He checked the ship hurriedly. He knew nothing of its workings, yet as he walked its corridors, patted its machines, he learned from it. It needed only a crew. One man couldn't possibly set the whole thing running again. He laid his hand upon one round, snout-like machine. He jerked his hand away, as if burnt.

"Lyte!"

"What is it?"

He touched the machine again, caressed it, his hand trembled violently, his eyes welled with tears, his mouth opened and closed, he looked at the machine, loving it, then looked at Lyte.

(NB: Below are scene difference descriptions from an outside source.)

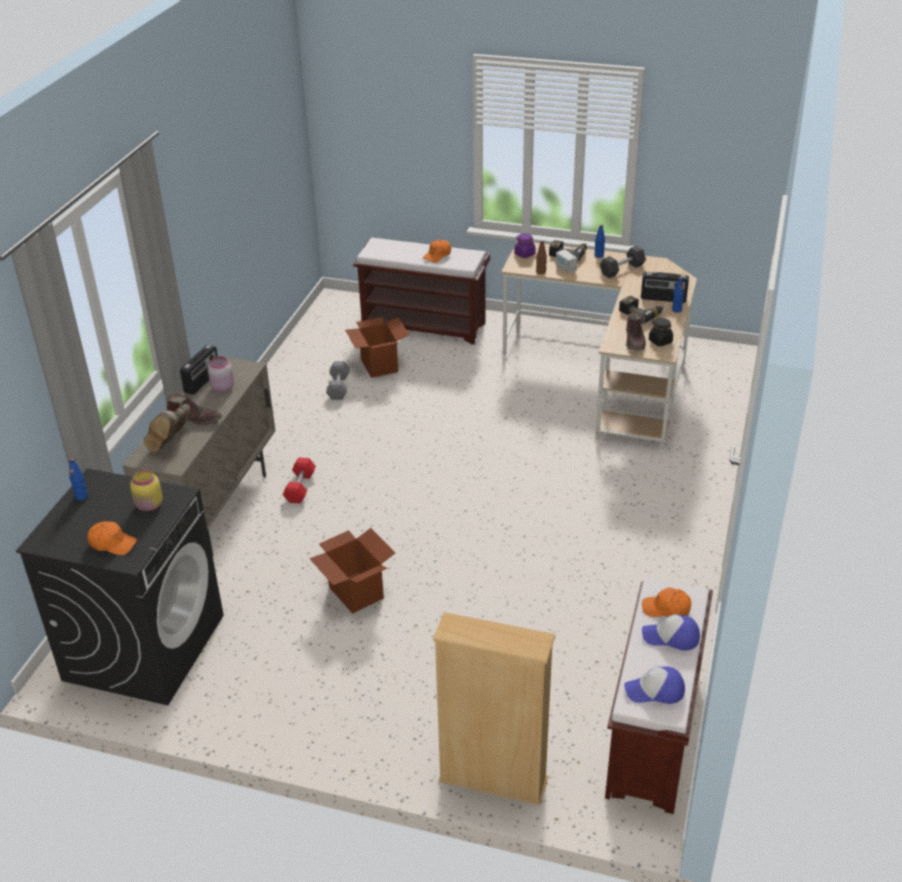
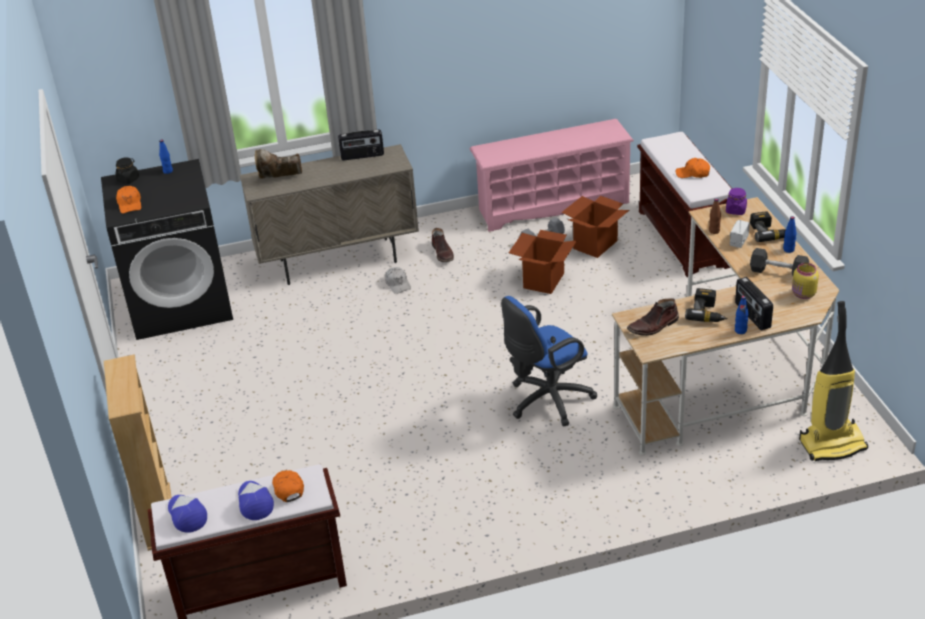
camera: 60 degrees right, 0 degrees up
(149, 505) = (177, 198): yellow jar -> yellow jar (803, 294)
(195, 418) = (316, 174): brown boot -> brown boot (443, 253)
(222, 387) = (363, 166): pink jar -> none
(296, 362) = (553, 205): none -> pink shoe rack
(300, 487) = (398, 284): red dumbbell -> white cap
(355, 592) = (302, 365): cardboard box -> cardboard box (543, 280)
(556, 471) = (546, 401): none -> blue office chair
(660, 341) = (669, 341): black jar -> black jar (128, 179)
(724, 369) = (832, 444): none -> vacuum cleaner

"With this machine—" he stammered, softly, incredulously. "With—with this machine I can—"

"What, Sim?"

He inserted his hand into a cup-like contraption with a lever inside. Out of porthole in front of him he could see the distant line of cliffs. "We were afraid there might never be another river running by this mountain, weren't we?" he asked, exultantly.

"Yes, Sim, but—"

"There will be a river. And I will come back, tonight! And I'll bring men with me. Five hundred men! Because with this machine I can blast a river bottom all the way to the cliffs, down which the waters will rush, giving myself and the men a swift, sure way of traveling back!" He rubbed the machine's barrel-like body. "When I touched it, the life and method of it shot into me! Watch!" He depressed the lever.

A beam of incandescent fire lanced out from the ship, screaming.